Several articles in this issue focus on natural language processing and information retrieval. They display a variety of statistical and rule-based approaches to extract machine-readable information from narrative text in radiology reports (see pages 913, 792, 859), pathology reports (see page 833), clinical notes (see pages 809, 817, 824) and several knowledge resources, including the biomedical literature (see page 800). This issue contains a series of articles on the specific topic of coreference resolution (ie, identifying whether concepts are associated through an identity or equivalence relation) (see pages 786, 867, 875, 883, 888, 897, 906). It also features statistical learning techniques for medical literature retrieval (see page 851), as well as novel information retrieval methods that are relevant to translational bioinformatics (see page 765).

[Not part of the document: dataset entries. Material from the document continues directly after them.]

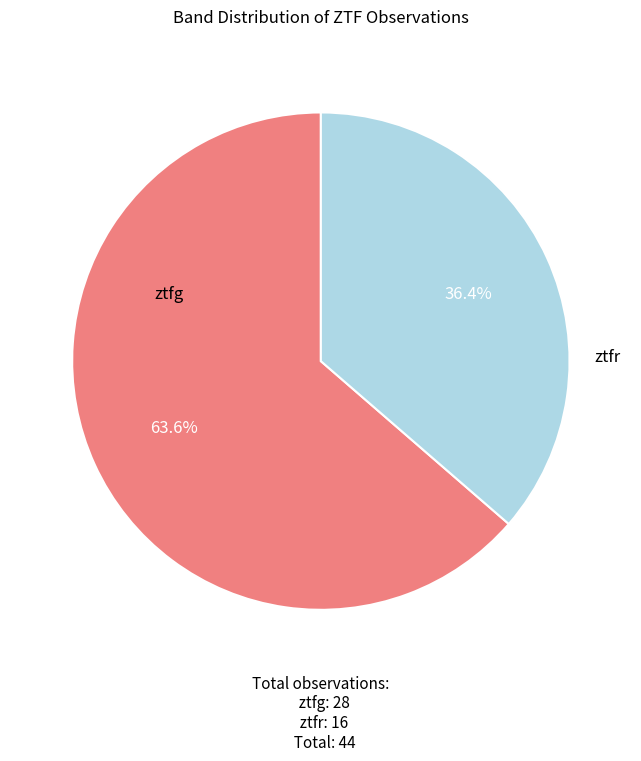

Does any single category account for the majority?

Yes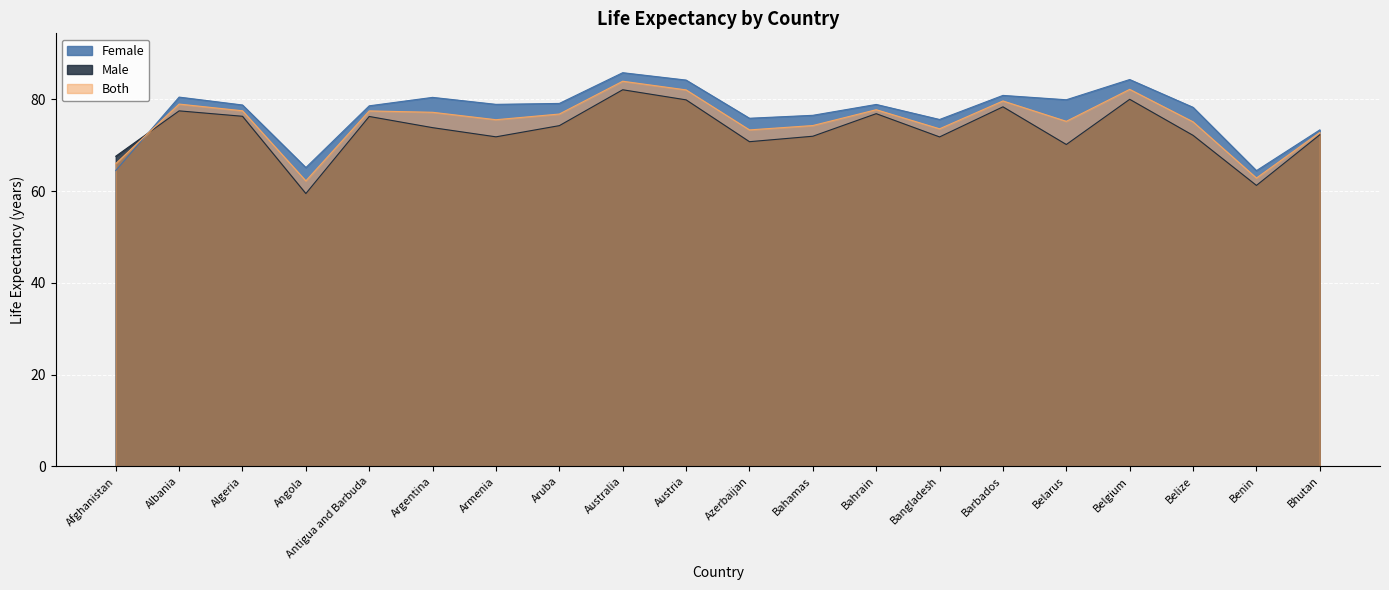

At which category is the sum across all series the highest?

Australia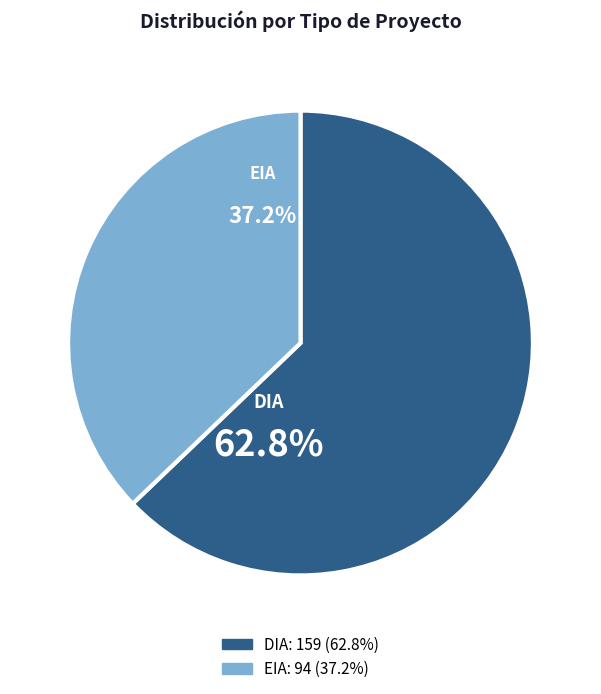

Is it true that DIA is 63% of the pie?

True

Our goal is to have JAMIA continue to be the prime source of scholarly work in informatics. The journal covers all aspects of this fascinating and rapidly evolving discipline. To achieve this, the diverse editorial team is constantly seeking ways to improve processes so that we can continue to provide timely responses to authors (the median time from submission to first decision is below 30 days), and to diversify our portfolio so that it represents the multiple facets of informatics. Please enjoy the outstanding articles assembled for this issue of JAMIA, and take a moment to provide us with feedback that will help shape the journal's path into the future.

Footnotes

  • i Given the increasing importance of preserving privacy in electronic records, more articles about related technologies and policies will soon appear in a special issue of JAMIA.